Negative re-rating for BNPL continues as Afterpay gets clipped
Tech
The broader negative re-rating for ASX BNPL stocks — market darlings in the post-COVID boom — has continued with another sharp selloff this morning.
Afterpay (ASX:APT) got belted after its soon-to-be parent, Nasdaq-listed Block Inc, slumped by more than 8% overnight.
US tech stocks got clipped on Wednesday following the latest updates on 2022 interest rates from the Federal Reserve.
Minutes from the bank’s latest meeting showed Fed committee members were warming to the idea of faster-than-expected rate hikes to try and tame inflation.
While that was no different to what the bank said at its meeting last month, bond yields have continued edge higher since then and they rose again overnight.

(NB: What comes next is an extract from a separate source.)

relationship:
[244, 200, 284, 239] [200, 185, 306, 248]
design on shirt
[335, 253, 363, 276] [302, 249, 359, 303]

While higher inflation has been a central market topic for 6+ months, the market reaction has been varied in that time. And the prospect of higher rates didn’t stop global stocks from pushing to new all-time highs in December.
But the overnight price action shows that as policy begins to tighten at the edges, it at least has the capacity to increase volatility.
Afterpay followed Block Inc lower with a fall of almost 10%, Splitit (ASX:SPT) got pummelled as well while Zip Co (ASX:Z1P) and Sezzle (ASX:SZL) continued their recent retreat.
The latest sector falls are in line with a bearish market outlook put forth by tech investor Dean Fergie, in an interview with Stockhead at the end of December.
Amid the broader selloff, there was a notable BNPL deal as Latitude Group (ASX:LFS) lobbed a $335m cash-and-share bid to acquire the BNPL operations of fintech lender Humm (ASX:HUM).
The news followed a market update by Humm on December 20, where it flagged possible takeover interest for all or part of the company.
The two companies have signed a non-binding heads of agreement pending additional due diligence this month.
Market reaction to the deal was muted, as HUM shares dipped slightly while Latitude shares edged higher.
“Latitude has proposed consideration of 150 million Latitude shares (worth $300m based on a $2.00 Latitude share price) and $35 million cash,” the company said.
Humm’s consumer finance division includes a BNPL component, which LFS plans to merge into its pay-by-instalment service which provides interest-free BNPL services — primarily for larger consumer items.
The acquisition of Humm’s consumer finance division would leave it as the sole operator of its separate SME lending division.
“We believe that the Latitude proposal is potentially attractive to HUM shareholders and warrants due diligence and detailed negotiation,” HUM chair Christine Christian said.
Latitude said the two parties expect to sign completion documents by the end of this month, with the deal then to be finalised by the end of the June quarter.